45 Par conséquent, ainsi qu’il découle de l’article 1er, paragraphe 2, du règlement 2016/679, lu conjointement avec les considérants 10, 11 et 13 de ce règlement, ce dernier impose aux institutions, aux organes et aux organismes de l’Union ainsi qu’aux autorités compétentes des États membres la tâche d’assurer un niveau élevé de protection des droits garantis à l’article 16 TFUE et à l’article 8 de la Charte.

46 En outre, ainsi que l’énonce le considérant 4 de ce règlement, celui-ci respecte tous les droits fondamentaux et observe les libertés et les principes reconnus dans la Charte.

47 C’est sur cette toile de fond que l’article 55, paragraphe 1, du règlement 2016/679 établit la compétence de principe de chaque autorité de contrôle pour exercer les missions et les pouvoirs dont elle est investie, conformément à ce règlement, sur le territoire de l’État membre dont elle relève (voir, en ce sens, arrêt du 16 juillet 2020, Facebook Ireland et Schrems, C‑311/18, EU:C:2020:559, point 147).

48 Parmi les missions dont ces autorités de contrôle sont investies, figurent, notamment, celle de contrôler l’application du règlement 2016/679 et de veiller au respect de celui–ci, prévue à l’article 57, paragraphe 1, sous a), de ce règlement ainsi que celle de coopérer avec d’autres autorités de contrôle, y compris en partageant des informations, et de fournir une assistance mutuelle dans ce cadre en vue d’assurer une application cohérente dudit règlement et des mesures prises pour en assurer le respect, prévue à l’article 57, paragraphe 1, sous g), du même règlement. Parmi les pouvoirs conférés auxdites autorités de contrôle en vue de poursuivre ces missions, figurent divers pouvoirs d’enquête, prévus à l’article 58, paragraphe 1, du règlement 2016/679, ainsi que le pouvoir de porter toute violation de ce règlement à l’attention des autorités judiciaires et, le cas échéant, d’ester en justice en vue de faire appliquer les dispositions dudit règlement, prévu à l’article 58, paragraphe 5, de ce dernier.

49 L’exercice de ces missions et pouvoirs présuppose toutefois qu’une autorité de contrôle dispose d’une compétence en ce qui concerne un traitement de données déterminé.

50 À cet égard, sans préjudice de la règle de compétence énoncée à l’article 55, paragraphe 1, du règlement 2016/679, l’article 56, paragraphe 1, de ce règlement prévoit, pour les « traitements transfrontaliers », au sens de l’article 4, point 23, de celui-ci, le mécanisme de « guichet unique », fondé sur une répartition des compétences entre une « autorité de contrôle chef de file » et les autres autorités de contrôle concernées. En vertu de ce mécanisme, l’autorité de contrôle de l’établissement principal ou de l’établissement unique du responsable du traitement ou du sous-traitant est compétente pour agir en tant qu’autorité de contrôle chef de file concernant le traitement transfrontalier effectué par ce responsable du traitement ou ce sous‑traitant, conformément à la procédure prévue à l’article 60 dudit règlement.

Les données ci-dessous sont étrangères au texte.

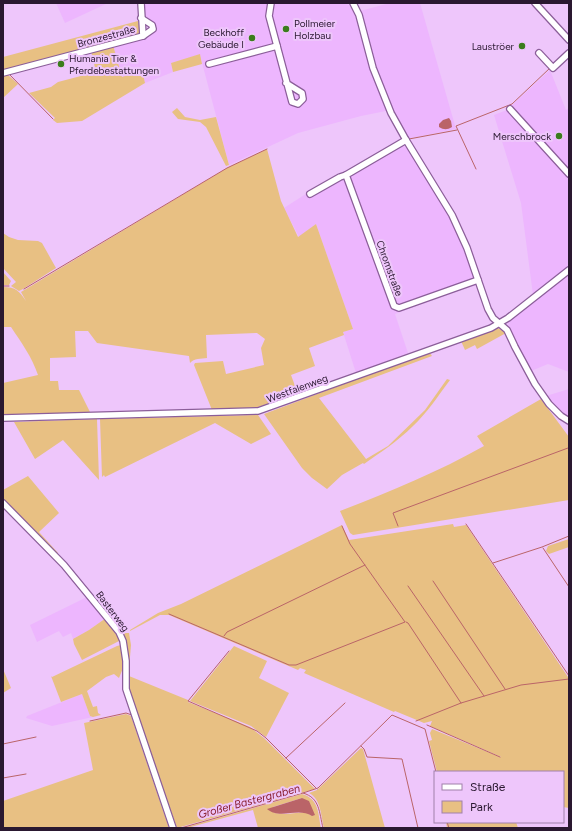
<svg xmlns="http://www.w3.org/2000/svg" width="572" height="831" font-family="Figtree,sans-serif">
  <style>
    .built { fill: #edb6fe }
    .green { fill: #e8c083; fill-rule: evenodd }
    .water { fill: #ba6468 }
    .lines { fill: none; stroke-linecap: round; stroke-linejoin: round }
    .stream { stroke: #ba6468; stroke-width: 1 }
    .minor-casing { stroke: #8b5e99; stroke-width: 8 }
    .minor { stroke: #fff; stroke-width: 5.5 }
    .poi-dot { fill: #3b7c1c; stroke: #eec6fb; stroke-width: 1.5 }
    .labels { text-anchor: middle; stroke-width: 4; stroke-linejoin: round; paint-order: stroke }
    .poi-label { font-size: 10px; fill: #2a1830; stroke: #eec6fb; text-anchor: end }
    .street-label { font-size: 10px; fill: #2a1830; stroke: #eec6fb }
    .water-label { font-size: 11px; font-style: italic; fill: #881e2e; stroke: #eec6fb }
  </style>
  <rect width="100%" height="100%" fill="#eec6fb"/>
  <g class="built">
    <path d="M56,3H108L65,23Z"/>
    <path d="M143,3H342L347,4L352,7L354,12L370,69L386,111L361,116L298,133L229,165L200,55L171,63L173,72L145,83L142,71L122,78L113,45L149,37L153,33L155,29L154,23L145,17Z"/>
    <path d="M390,3H420L456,129L407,139L393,113L376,67L360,11Z"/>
    <path d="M550,70L566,110L569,108V171L510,107Z"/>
    <path d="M507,110L569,178V266L533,295L521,203L494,115Z"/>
    <path d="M400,145L406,147L431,184L448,215L464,248L476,286L471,285L395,314L408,353L356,373L343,332L353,329L316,224L299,237L284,208L312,190Z"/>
    <path d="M569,273V372L548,364L531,371L507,323Z"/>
    <path d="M569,389V427L566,424L568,418L560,414L546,396Z"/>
    <path d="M87,597L91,600L106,618L89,630L73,639L71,633L63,637L59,631L37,642L30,625Z"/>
    <path d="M82,694L90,716L93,717L52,726L26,718L27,716Z"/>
  </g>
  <g class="green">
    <path d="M138,21L140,32L138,35L3,71V57Z"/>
    <path d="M113,45L122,77L142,70L145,83L82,121L57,123L53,120L55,118L29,93L51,87L58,82L96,72L91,51Z"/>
    <path d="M200,54L202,64L173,72L171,63Z"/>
    <path d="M8,75L18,84L3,98V76Z"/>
    <path d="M177,108L185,117L200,120L216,117L229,165L226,166L206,127L200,122L178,119L172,112Z"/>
    <path d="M267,149L281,201L298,237L316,224L353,329L343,332L344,335L309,348L315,366L291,375L298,394L255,408L212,410L194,365L195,363L223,361L226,374L264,365L261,348L265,339L257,333L206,335L207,358C201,359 194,358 190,363L189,356L97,343L88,331H75L76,357L50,358V381H58L59,390H79L90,412L3,416V383L38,375C32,357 21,342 11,327H3V287C16,287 19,291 26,301L21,292L227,168Z"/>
    <path d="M3,233L9,237L18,240L38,241L42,243L56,268L23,289L19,291L11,286L16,282L3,268Z"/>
    <path d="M3,272L11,281L9,285H3Z"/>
    <path d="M498,328L506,333L477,349L475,345L465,350L461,341Z"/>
    <path d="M429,352L432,356L319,398L366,459L388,446L425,410L447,379L450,380C438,396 427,413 413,426C398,441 381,452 364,464L363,463L342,475L327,489L312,478L302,468L264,414Z"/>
    <path d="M541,399L569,437V500L353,535L350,533L340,511C389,492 438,472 484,446L477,436Z"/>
    <path d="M258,415L271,434L251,444L215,423L105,477L104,475L102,477L100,419Z"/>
    <path d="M97,419L99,480L63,440L35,459L14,422Z"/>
    <path d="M28,476L59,513L39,532L58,553L56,554L3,501V490Z"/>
    <path d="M453,524L454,527L466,525L568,677H569V808L563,807V772H437L429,741L432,740L430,733L432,729L500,757H501L430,726L432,721L424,723L395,711L394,712L304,673L306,670L300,668L298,670L169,615H160L130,631V630L158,613L181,604L342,525L349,540Z"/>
    <path d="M569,539V547L549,554L546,551L548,546Z"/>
    <path d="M106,618L115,628L121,640L82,660L74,644L73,639L89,630Z"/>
    <path d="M124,633H129L131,645L129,669L122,635Z"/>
    <path d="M121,645L123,668L119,678L114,674L106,677L87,691L93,707L97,706L98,713L101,715L93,717L90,716L82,694L61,702L51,676L52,677L117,646Z"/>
    <path d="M234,646L267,661L259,678L289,693L266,737L251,726L190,701Z"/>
    <path d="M3,669L11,688L3,693Z"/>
    <path d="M129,676L188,700V702L250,727L264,738L315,789L177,828L130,696L128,684Z"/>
    <path d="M126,714L131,716L169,828H3V801L93,770L84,723Z"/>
    <path d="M361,748L363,749L385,828H324C321,816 321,799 309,793L317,790Z"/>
    <path d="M302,794C319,799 318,813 321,828H258L253,810L187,828H183ZM302,798L312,816L306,812L286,814L274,813L273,807Z"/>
    <path d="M446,822H516L518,828H447Z"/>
  </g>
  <g class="water">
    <path d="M449,118L451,121L452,127C447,130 444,130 439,127V124L443,120Z"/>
    <path d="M302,798L309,801L315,815L312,816C298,807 280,820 267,809Z"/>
  </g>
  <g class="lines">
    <g class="stream">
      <path d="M9,74L53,119"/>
      <path d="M409,139L457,130"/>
      <path d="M476,169L456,126L512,104L550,68"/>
      <path d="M3,286H9"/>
      <path d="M24,289L227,168L267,149"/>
      <path d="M466,524L569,676"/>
      <path d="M398,526L393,513L568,448"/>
      <path d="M543,548L569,587"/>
      <path d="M493,563L542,547L569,536"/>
      <path d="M433,581L505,689"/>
      <path d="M408,586L484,696"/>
      <path d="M169,614L289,665H296L405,622L350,544L342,526"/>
      <path d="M406,622L408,623L461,703"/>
      <path d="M224,636L227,632L365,565"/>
      <path d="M229,651L188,701L257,731L266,738L317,789"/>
      <path d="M90,721L126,713L132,715L134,720"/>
      <path d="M416,721L461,703L521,685L569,679"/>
      <path d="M427,725L500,757"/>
      <path d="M3,744L36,737"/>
      <path d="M361,746L364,749L367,757L402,759L418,828"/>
      <path d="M286,758L345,703"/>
      <path d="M3,778L26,774"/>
      <path d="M303,793L318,788L392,715L425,729L436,772"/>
      <path d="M447,822L449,828"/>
      <path d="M181,828L303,793C320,798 319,812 323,828"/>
    </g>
    <defs>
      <g id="minor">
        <path d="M141,3L143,36"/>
        <path d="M271,3L269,16L292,102L298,104L303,99L302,93L286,83"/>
        <path d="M353,3L359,15L373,68L391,113L406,140L452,215L467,248L488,309L493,318L507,330L515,347L535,384L549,404L561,416L569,421"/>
        <path d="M535,3L569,40"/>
        <path d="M539,53L553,68L569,53"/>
        <path d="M209,64L277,46"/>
        <path d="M3,73L143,36L153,29L152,25L141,18"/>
        <path d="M510,109L569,174"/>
        <path d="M406,140L346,175L394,306L399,308L478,280"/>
        <path d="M310,194L340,177L346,175"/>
        <path d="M3,418L258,411L491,328L508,318L569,270"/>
        <path d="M3,503L64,565L119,632L123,641L126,661V689L173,828"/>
      </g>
    </defs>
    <use href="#minor" class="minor-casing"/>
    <use href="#minor" class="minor"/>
  </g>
  <g class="poi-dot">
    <circle cx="286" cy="29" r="4"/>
    <circle cx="252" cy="38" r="4"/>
    <circle cx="522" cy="46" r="4"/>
    <circle cx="61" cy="64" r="4"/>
    <circle cx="559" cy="136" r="4"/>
  </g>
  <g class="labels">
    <g class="poi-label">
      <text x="294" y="27" text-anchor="start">Pollmeier<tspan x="294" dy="12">Holzbau</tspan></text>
      <text x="244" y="36">Beckhoff<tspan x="244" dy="12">Gebäude I</tspan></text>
      <text x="514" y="50">Lauströer</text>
      <text x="69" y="62" text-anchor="start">Humania Tier &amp;<tspan x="69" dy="12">Pferdebestattungen</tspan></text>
      <text x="551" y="140">Merschbrock</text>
    </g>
    <g class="street-label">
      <text transform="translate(106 36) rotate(-15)" y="4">Bronzestraße</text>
      <text transform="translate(390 268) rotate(70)" y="4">Chromstraße</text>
      <text transform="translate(297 388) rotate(-20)" y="4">Westfalenweg</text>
      <text transform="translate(113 611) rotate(53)" y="4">Basterweg</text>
    </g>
    <g class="water-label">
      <text transform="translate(249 801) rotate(-15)" y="4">Großer Bastergraben</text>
    </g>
  </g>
  <rect width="572" height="831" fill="none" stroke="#2a1830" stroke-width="8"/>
  <rect x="434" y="771" width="130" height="52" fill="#eec6fb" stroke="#a080aa"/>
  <rect x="442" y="784" width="20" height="6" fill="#ffffff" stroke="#a080aa"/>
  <text x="470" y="791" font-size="12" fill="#2a1830">Straße</text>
  <rect x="442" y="801" width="20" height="12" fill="#e8c083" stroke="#a080aa"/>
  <text x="470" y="811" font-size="12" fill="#2a1830">Park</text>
</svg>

51 Ce dernier article établit la procédure de coopération entre l’autorité de contrôle chef de file et les autres autorités de contrôle concernées. Dans le cadre de cette procédure, l’autorité de contrôle chef de file est notamment tenue de s’efforcer de rechercher un consensus. À cette fin, conformément à l’article 60, paragraphe 3, du règlement 2016/679, elle soumet sans tarder un projet de décision aux autres autorités de contrôle concernées en vue d’obtenir leur avis et tient dûment compte de leur point de vue.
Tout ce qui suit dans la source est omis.